### Reading passage ###

NJ bed bugs specialists know first-hand how difficult it can be to rid an apartment unit of bed bugs. The tenacious bloodsuckers will easily travel from unit to unit using electrical wires and plumbing pipes until they reach their desired victim. As with any home or business, bed bugs can easily hide within walls and creep out of electrical outlets, or under baseboards, or through venting systems. Unlike single family homes, multi-unit buildings provide even more opportunity for hungry bed bugs to travel from unit to unit with great ease. It is not uncommon to find when a unit is infested; the units on either side, and above and below also have some level of bed bug infestation as well. This is why the National Pest Management recommends that you must take an aggressive approach to treating bed bug infestations when it comes to multi-unit buildings.

### Material provided ###

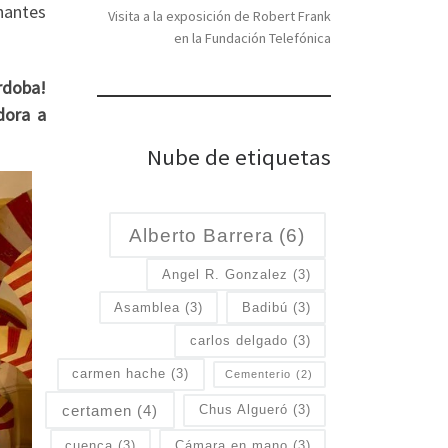
nantes
Visita a la exposición de Robert Frank
en la Fundación Telefónica
rdoba!
dora a
Nube de etiquetas
Alberto Barrera
(6)
Angel R. Gonzalez
(3)
Asamblea
(3)
Badibú
(3)
carlos delgado
(3)
carmen hache
(3)
Cementerio
(2)
certamen
(4)
Chus Algueró
(3)
cuenca
(3)
Cámara en mano
(3)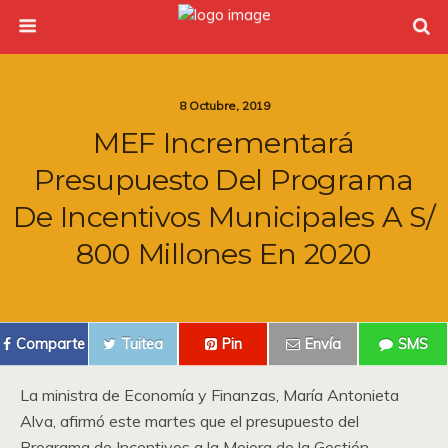
8 Octubre, 2019
MEF Incrementará
Presupuesto Del Programa
De Incentivos Municipales A S/
800 Millones En 2020
Comparte
Tuitea
Pin
Envía
SMS
La ministra de Economía y Finanzas, María Antonieta
Alva, afirmó este martes que el presupuesto del
Programa de Incentivos a la Mejora de la Gestión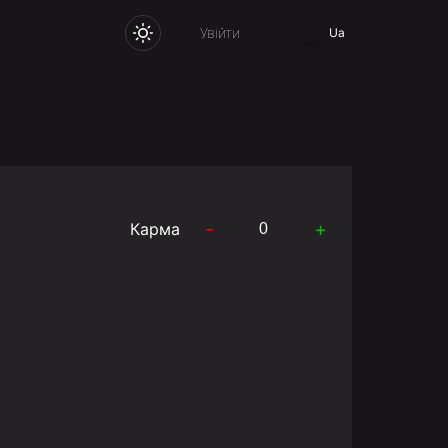
Увійти
Ua
-
+
Карма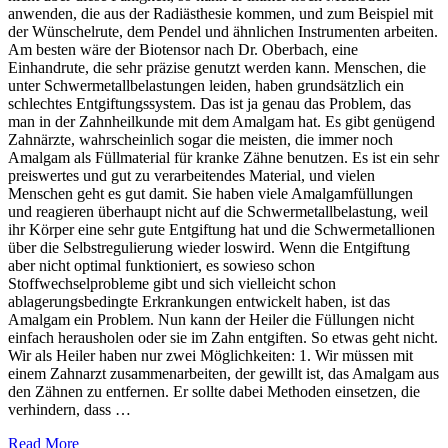
anwenden, die aus der Radiästhesie kommen, und zum Beispiel mit
der Wünschelrute, dem Pendel und ähnlichen Instrumenten arbeiten.
Am besten wäre der Biotensor nach Dr. Oberbach, eine
Einhandrute, die sehr präzise genutzt werden kann. Menschen, die
unter Schwermetallbelastungen leiden, haben grundsätzlich ein
schlechtes Entgiftungssystem. Das ist ja genau das Problem, das
man in der Zahnheilkunde mit dem Amalgam hat. Es gibt genügend
Zahnärzte, wahrscheinlich sogar die meisten, die immer noch
Amalgam als Füllmaterial für kranke Zähne benutzen. Es ist ein sehr
preiswertes und gut zu verarbeitendes Material, und vielen
Menschen geht es gut damit. Sie haben viele Amalgamfüllungen
und reagieren überhaupt nicht auf die Schwermetallbelastung, weil
ihr Körper eine sehr gute Entgiftung hat und die Schwermetallionen
über die Selbstregulierung wieder loswird. Wenn die Entgiftung
aber nicht optimal funktioniert, es sowieso schon
Stoffwechselprobleme gibt und sich vielleicht schon
ablagerungsbedingte Erkrankungen entwickelt haben, ist das
Amalgam ein Problem. Nun kann der Heiler die Füllungen nicht
einfach herausholen oder sie im Zahn entgiften. So etwas geht nicht.
Wir als Heiler haben nur zwei Möglichkeiten: 1. Wir müssen mit
einem Zahnarzt zusammenarbeiten, der gewillt ist, das Amalgam aus
den Zähnen zu entfernen. Er sollte dabei Methoden einsetzen, die
verhindern, dass …
Read More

###

What you need to do: Could you extend the passage on bed bugs in apartment buildings beyond its final sentence? The lines play no part here.

Response area:
According to Kvue.com on August 31, 2012, about two years ago, many Texas landlords began adding a “Bed Bug Addendum” to the leasing contract that all new renters are required to sign. The Addendum requires that new tenants find and report any bed bugs in an apartment within 48 hours of signing a lease. Finding bed bugs or evidence of the pests in that short of a time period is typically an impossible task as in most instances; the bugs would likely have to travel from another unit to begin attacking the new tenant. Additionally, unless the tenant captured the bed bug and knew what type of bug it was, it is unlikely that the tenant would realize that their apartment was infested for at least a few weeks if not longer.
While it is understandable that landlords want to protect their interest and financial well-being, passing off the expense of bed bug eradication services onto tenants is unfair.
Despite the fact that bed bugs are not known to transmit diseases to humans, the Texas Tenants Union believes that bed bugs should be considered to be a public heath nuisance by the State of Texas just like rats, mice and mosquitoes are considered to be.